## Raw data

**********

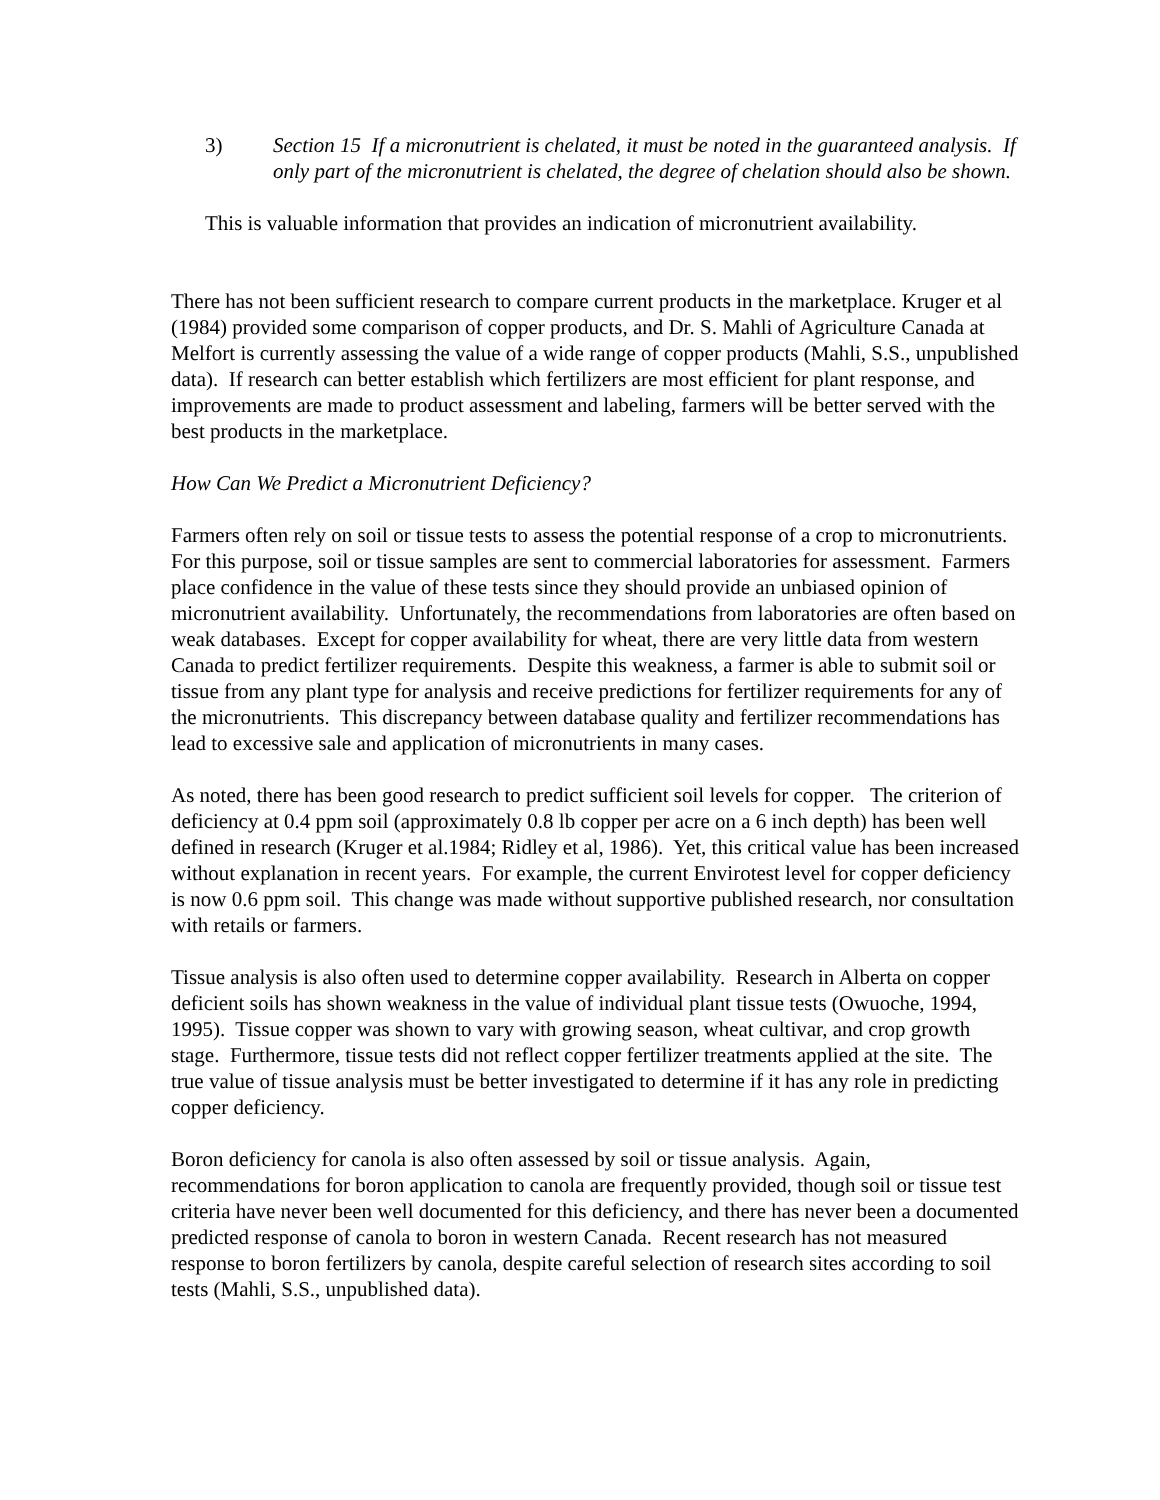3) Section 15 If a micronutrient is chelated, it must be noted in the guaranteed analysis. If only part of the micronutrient is chelated, the degree of chelation should also be shown.
This is valuable information that provides an indication of micronutrient availability.
There has not been sufficient research to compare current products in the marketplace. Kruger et al (1984) provided some comparison of copper products, and Dr. S. Mahli of Agriculture Canada at Melfort is currently assessing the value of a wide range of copper products (Mahli, S.S., unpublished data). If research can better establish which fertilizers are most efficient for plant response, and improvements are made to product assessment and labeling, farmers will be better served with the best products in the marketplace.
How Can We Predict a Micronutrient Deficiency?
Farmers often rely on soil or tissue tests to assess the potential response of a crop to micronutrients. For this purpose, soil or tissue samples are sent to commercial laboratories for assessment. Farmers place confidence in the value of these tests since they should provide an unbiased opinion of micronutrient availability. Unfortunately, the recommendations from laboratories are often based on weak databases. Except for copper availability for wheat, there are very little data from western Canada to predict fertilizer requirements. Despite this weakness, a farmer is able to submit soil or tissue from any plant type for analysis and receive predictions for fertilizer requirements for any of the micronutrients. This discrepancy between database quality and fertilizer recommendations has lead to excessive sale and application of micronutrients in many cases.
As noted, there has been good research to predict sufficient soil levels for copper. The criterion of deficiency at 0.4 ppm soil (approximately 0.8 lb copper per acre on a 6 inch depth) has been well defined in research (Kruger et al.1984; Ridley et al, 1986). Yet, this critical value has been increased without explanation in recent years. For example, the current Envirotest level for copper deficiency is now 0.6 ppm soil. This change was made without supportive published research, nor consultation with retails or farmers.
Tissue analysis is also often used to determine copper availability. Research in Alberta on copper deficient soils has shown weakness in the value of individual plant tissue tests (Owuoche, 1994, 1995). Tissue copper was shown to vary with growing season, wheat cultivar, and crop growth stage. Furthermore, tissue tests did not reflect copper fertilizer treatments applied at the site. The true value of tissue analysis must be better investigated to determine if it has any role in predicting copper deficiency.
Boron deficiency for canola is also often assessed by soil or tissue analysis. Again, recommendations for boron application to canola are frequently provided, though soil or tissue test criteria have never been well documented for this deficiency, and there has never been a documented predicted response of canola to boron in western Canada. Recent research has not measured response to boron fertilizers by canola, despite careful selection of research sites according to soil tests (Mahli, S.S., unpublished data).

**********

## Task requirements
Wherever the string "well" appears in the entries above, return the line it appears on.

## Written answer
As noted, there has been good research to predict sufficient soil levels for copper. The criterion of deficiency at 0.4 ppm soil (approximately 0.8 lb copper per acre on a 6 inch depth) has been well defined in research (Kruger et al.1984; Ridley et al, 1986). Yet, this critical value has been increased without explanation in recent years. For example, the current Envirotest level for copper deficiency is now 0.6 ppm soil. This change was made without supportive published research, nor consultation with retails or farmers.
Boron deficiency for canola is also often assessed by soil or tissue analysis. Again, recommendations for boron application to canola are frequently provided, though soil or tissue test criteria have never been well documented for this deficiency, and there has never been a documented predicted response of canola to boron in western Canada. Recent research has not measured response to boron fertilizers by canola, despite careful selection of research sites according to soil tests (Mahli, S.S., unpublished data).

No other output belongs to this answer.